- _Fragment do przeczytania_
● ● ● ● ● ● ●
Kilka
dni temu rosyjski Mundial wkroczył w swoją szczytową fazę. W tym
momencie zaczyna się kwintesencja tego co w piłce najpiękniejsze.
Niestety nie ma już w turnieju naszej reprezentacji.
Drażni
mnie jak szybko wahadło kibicowskich emocji zmienia swoje położenie.
Mam tutaj na myśli początkowy hurra optymizm. Zagrzewanie do boju
ze wszystkich stron m.in. dziennikarskie materiały (np.
przedstawianie naszych w świetle faworyta), propaganda sukcesu (np.
poprzez podkreślanie rekordowych miejsc w rankingu FIFA) oraz
niektóre reklamy prezentujące naszych jako niezwyciężonych
herosów.
Efektem tego było wywołanie wrażenia, że wyjście z
grupy to formalności, a nasi piłkarze prawdziwą grę zaczną
dopiero w fazie pucharowej. W mojej ocenie szczególnie propaganda
sukcesu wpłynęła na osoby, które z piłką nożną mają
styczność co cztery lata (w najlepszym wypadku co dwa) i to jak w
mistrzostwach grają nasi, bo inaczej to nawet mogą nie wiedzieć,
że taka impreza się odbywa. Wymalowane twarze, flagi ma domach i
autach, patriotyczne grafiki na facebooku tym wszystkim raczyliśmy
się do od pierwszych dni czerwca.
I
tak było pięknie….aż do 19 czerwca. Po tym meczu wiele (a może
wszystko się zmieniło?) Polska przegrała z 27 drużyną w rankingu
na dodatek bez walki i zaangażowania. Fala krytyki, szyderstw oraz
ogólnego załamania przelała się przez Internet. Nie chce mi się
tego głębiej komentować. Nie widzę w tym sensu po prostu. Wielu
„fanów” już wtedy postawiło krzyżyk na naszych piłkarzach.
Resztę wiary dobił mecz z Kolumbią i sromotne 0:3 w podobnie
marnym stylu…Niestety nie mogła wpłynąć na ocenę naszych
skromna wygrana na pożegnanie z Japonią.
● ● ● ● ● ● ●
- _Dane do ćwiczenia_
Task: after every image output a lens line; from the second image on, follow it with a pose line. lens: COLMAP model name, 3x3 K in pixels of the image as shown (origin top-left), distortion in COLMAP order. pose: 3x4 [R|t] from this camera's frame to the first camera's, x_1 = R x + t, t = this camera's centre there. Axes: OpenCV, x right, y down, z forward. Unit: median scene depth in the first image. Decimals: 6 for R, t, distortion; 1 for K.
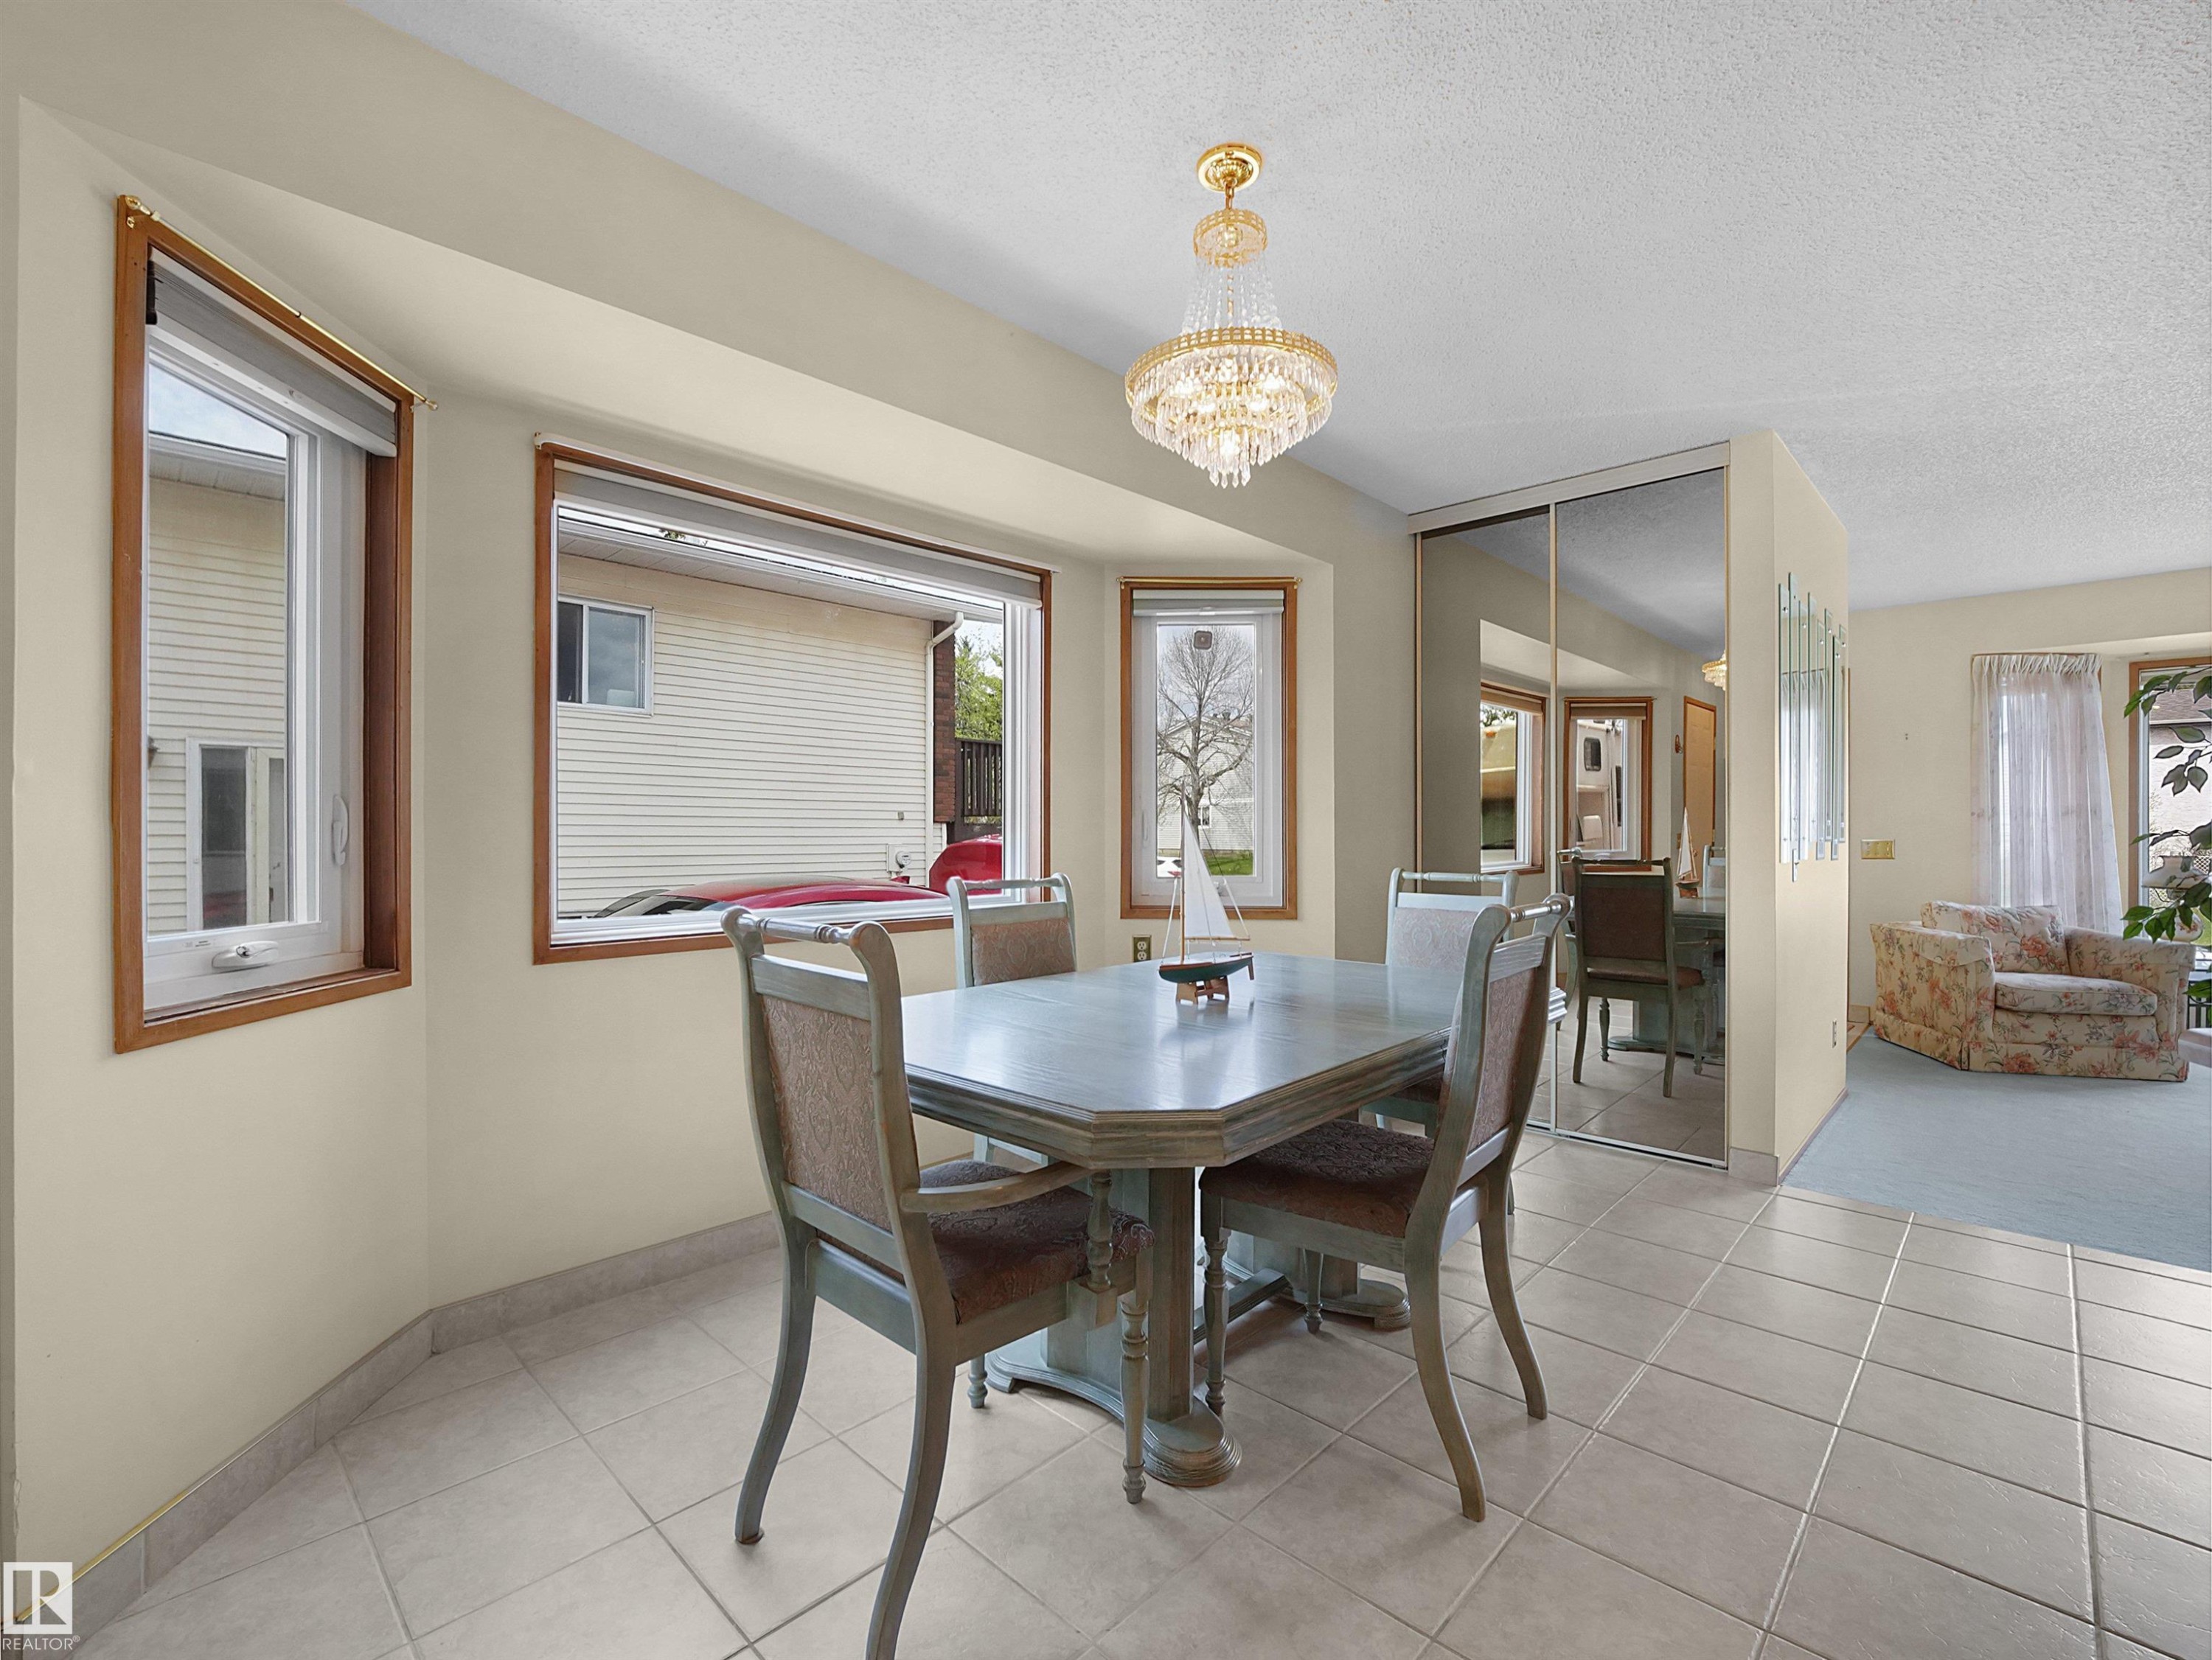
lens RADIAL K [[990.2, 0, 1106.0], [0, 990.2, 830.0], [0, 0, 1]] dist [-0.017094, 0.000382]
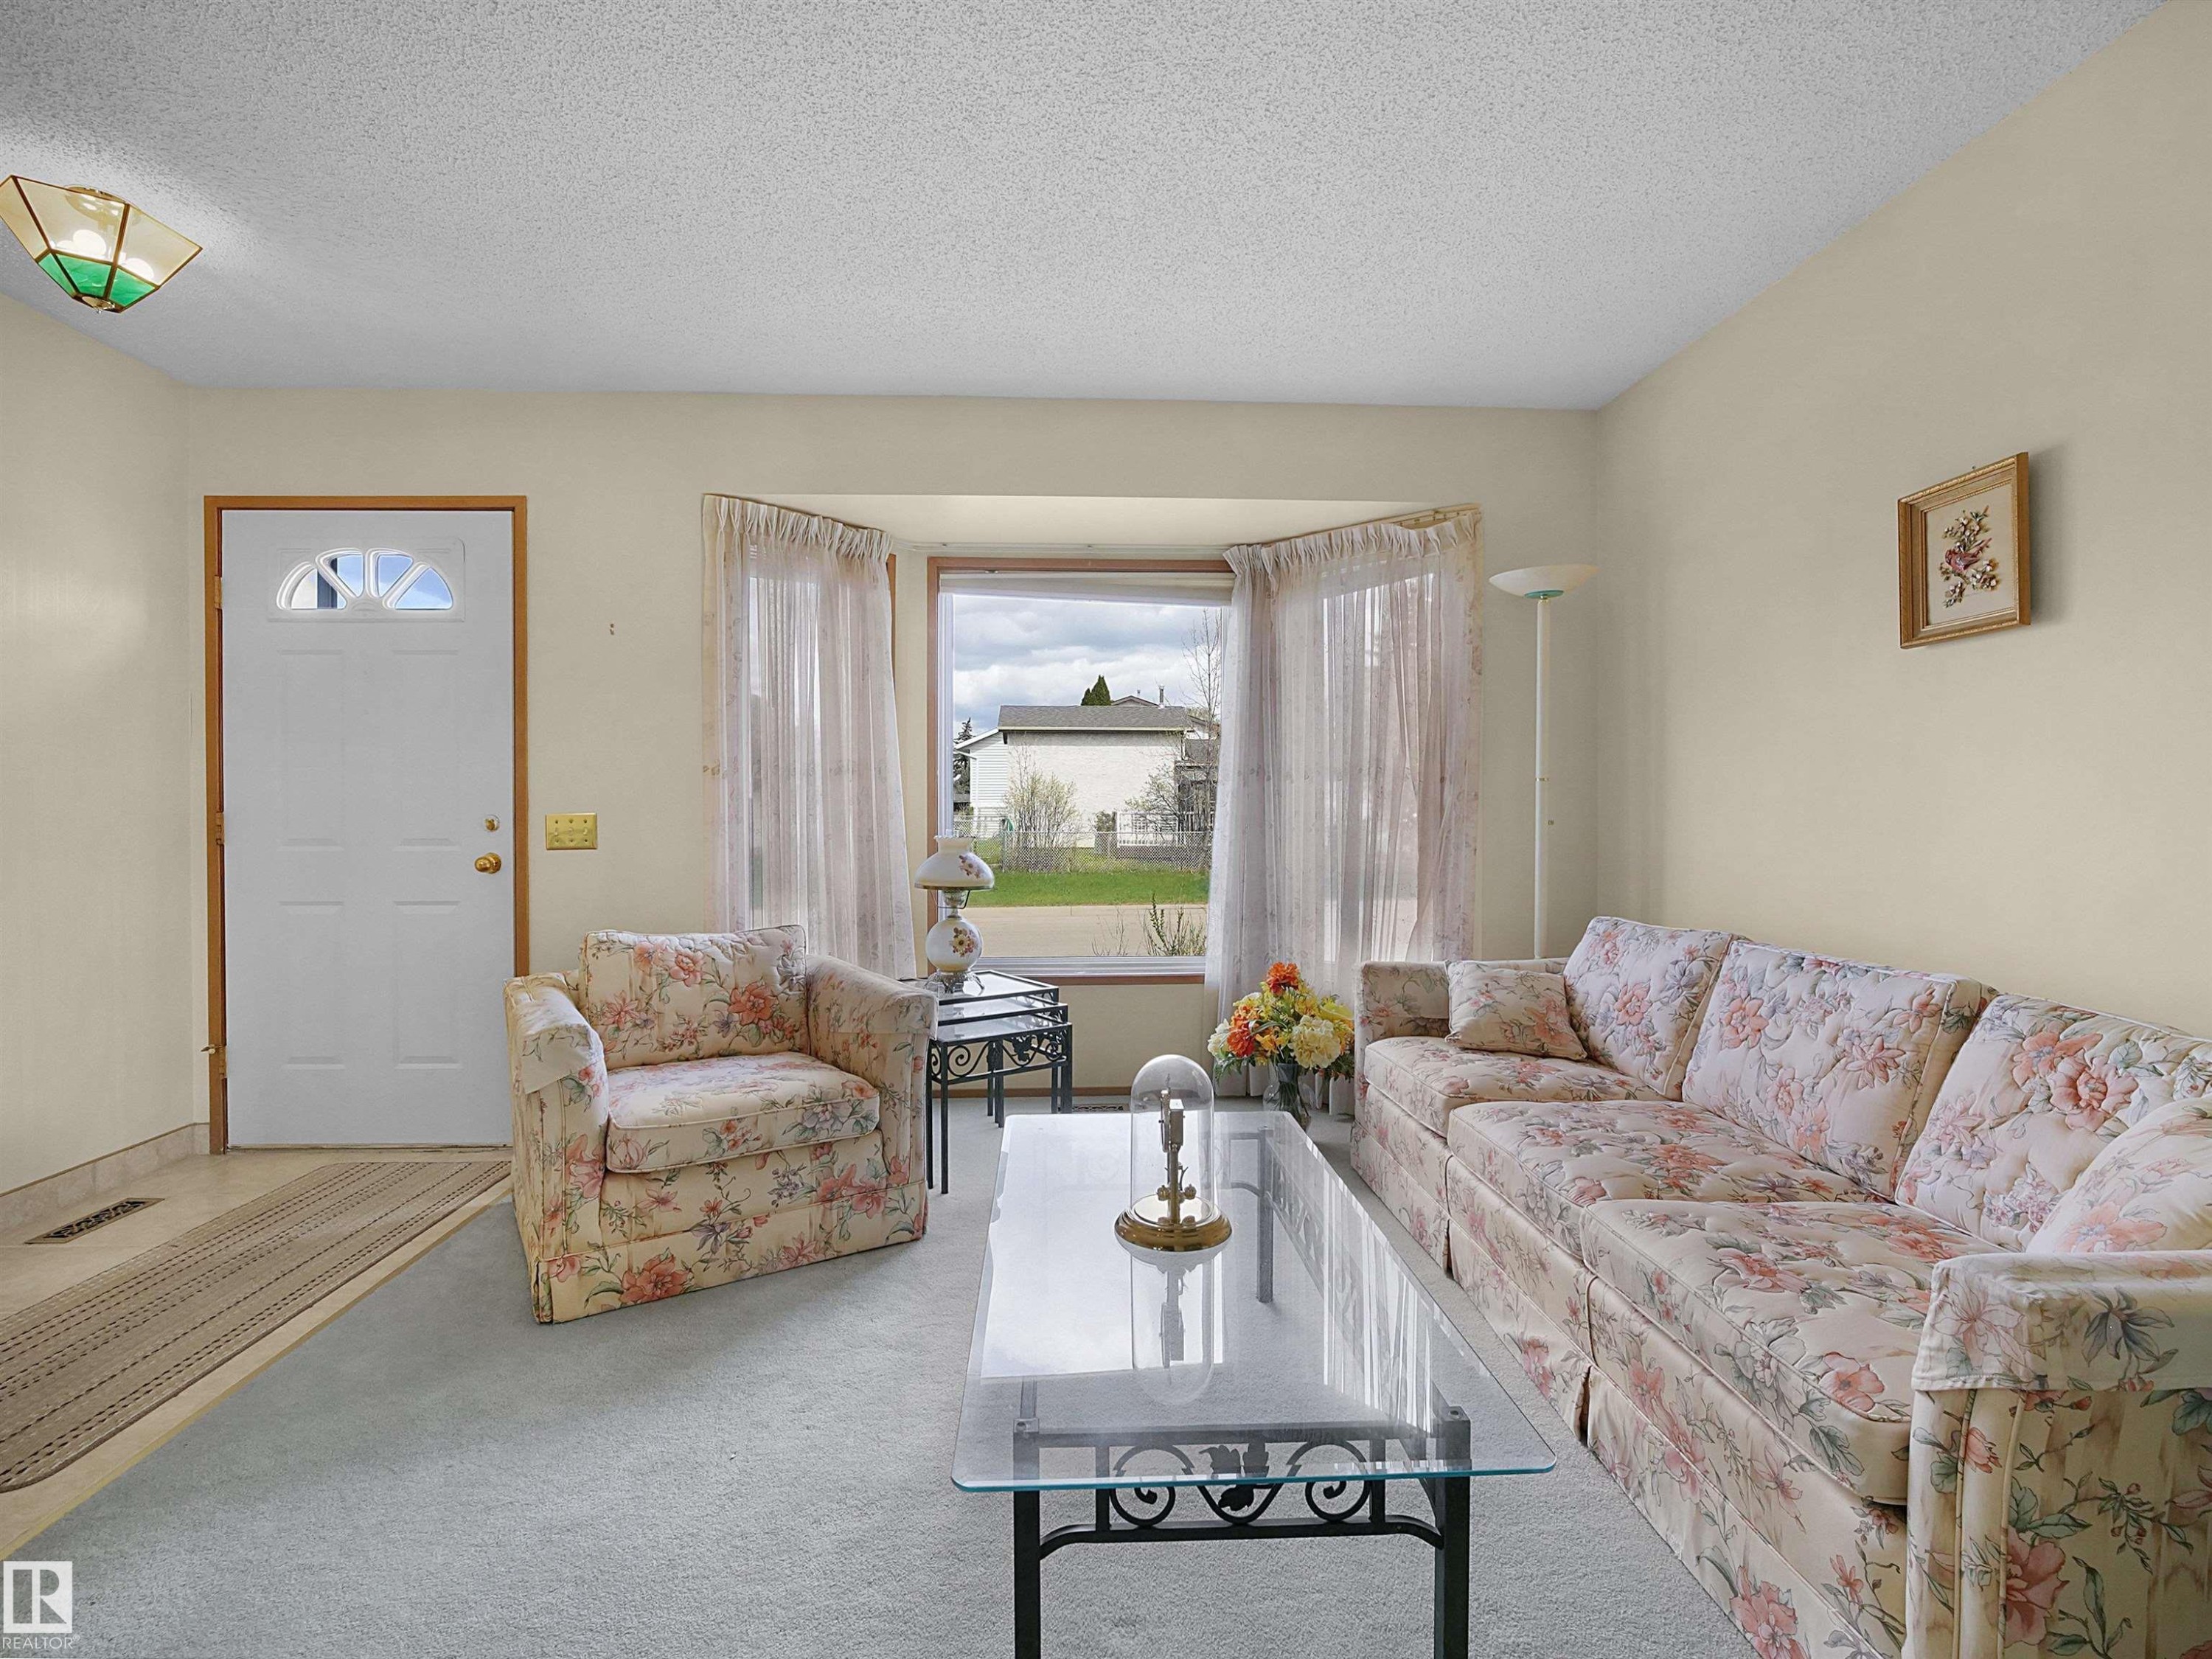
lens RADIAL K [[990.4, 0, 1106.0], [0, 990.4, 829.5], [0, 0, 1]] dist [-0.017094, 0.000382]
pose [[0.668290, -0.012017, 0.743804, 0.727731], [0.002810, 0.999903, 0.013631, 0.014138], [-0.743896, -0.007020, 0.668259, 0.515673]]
● ● ● ● ● ● ●
- _Polecenie_
Jakim wynikiem zakończył się mecz Polski z Kolumbią, o którym mowa we fragmencie o rosyjskim mundialu?

- _Rozwiązanie zadania_
Polska przegrała z Kolumbią 0:3.